Background: As the main translational and rotatory stabilizer of the knee, the anterior cruciate ligament (ACL) plays a critical role in knee biomechanics. Anterior cruciate ligament ruptures generally require surgical attention for not only restoration of knee stability but also prevention of meniscal and chondral injuries. There are countless options for both the surgeon and the patient when contemplating graft choice and surgical technique for ACL reconstruction. However, the literature assessing the outcomes following various autografts has varied with some studies citing no significant difference in clinical and patient-reported outcomes, while others showing notable advantage when using bone–patellar tendon–bone (BPTB) autograft. In addition, there have been challenges associated with femoral tunnel placement using an anteromedial portal technique. Indications: In this study, we present a young female patient with a history of remote mid-substance ACL tear now presenting with worsening knee instability and a bucket-handle medial meniscus tear as a sequela of the incompetent ACL. After extensive discussion regarding the treatment options, patient had decided to proceed with surgical intervention with a BPTB autograft using the anteromedial portal technique for femoral tunnel placement and compression technique with bio-absorbable interference screw fixation.

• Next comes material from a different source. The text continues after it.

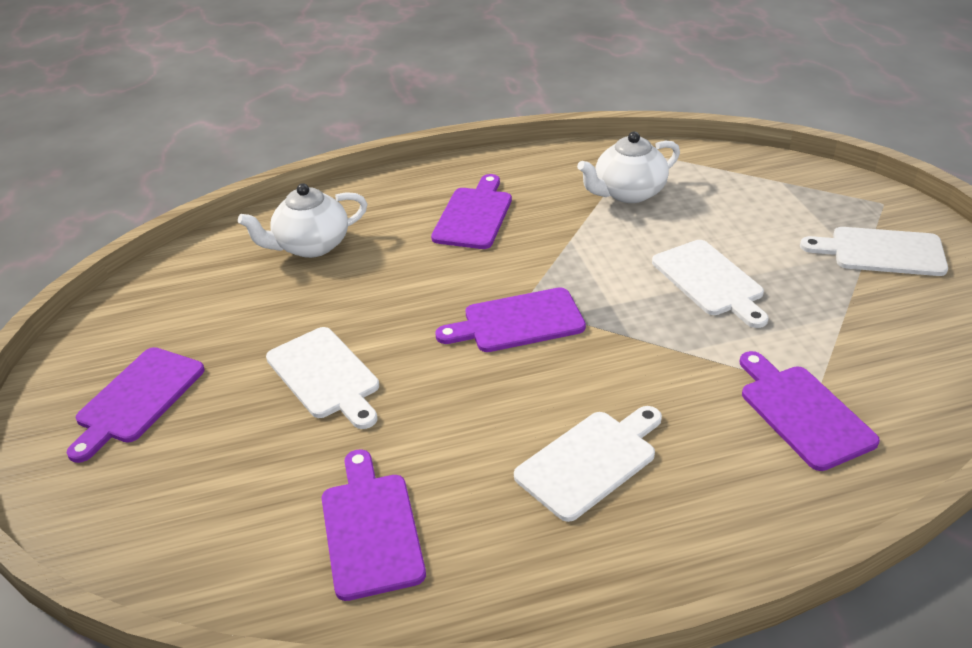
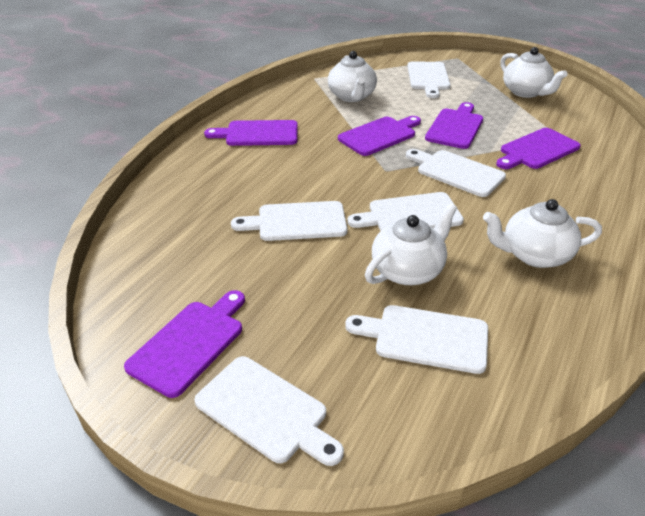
white cutting board: [266,327,379,429] [514,406,662,522] [652,240,769,328] [800,227,948,276] = 4 -> [194,356,344,466] [231,201,347,241] [345,305,488,374] [348,192,464,231] [406,149,506,197] [407,61,451,98] = 6
white teapot: [238,183,367,258] [577,131,680,203] = 2 -> [328,51,377,102] [365,203,457,285] [483,199,602,268] [500,47,568,98] = 4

Results: Bone–patellar tendon–bone autograft has been noted to have lower risk of revision when compared with other graft options. Discussion: In this surgical technique study, we underline the importance of peritenon handling. We highlight the use of a 70-degree arthroscope to improve posterolateral wall visualization during femoral tunnel placement as well as for inspection of the reamed tibial tunnel. We also provide technique commentary and solutions for management of the medial femoral condyle (MFC) articular surface and femoral tunnel placement using an anteromedial portal technique. Last, we review graft-related outcomes, postoperative management, and rehabilitation protocol.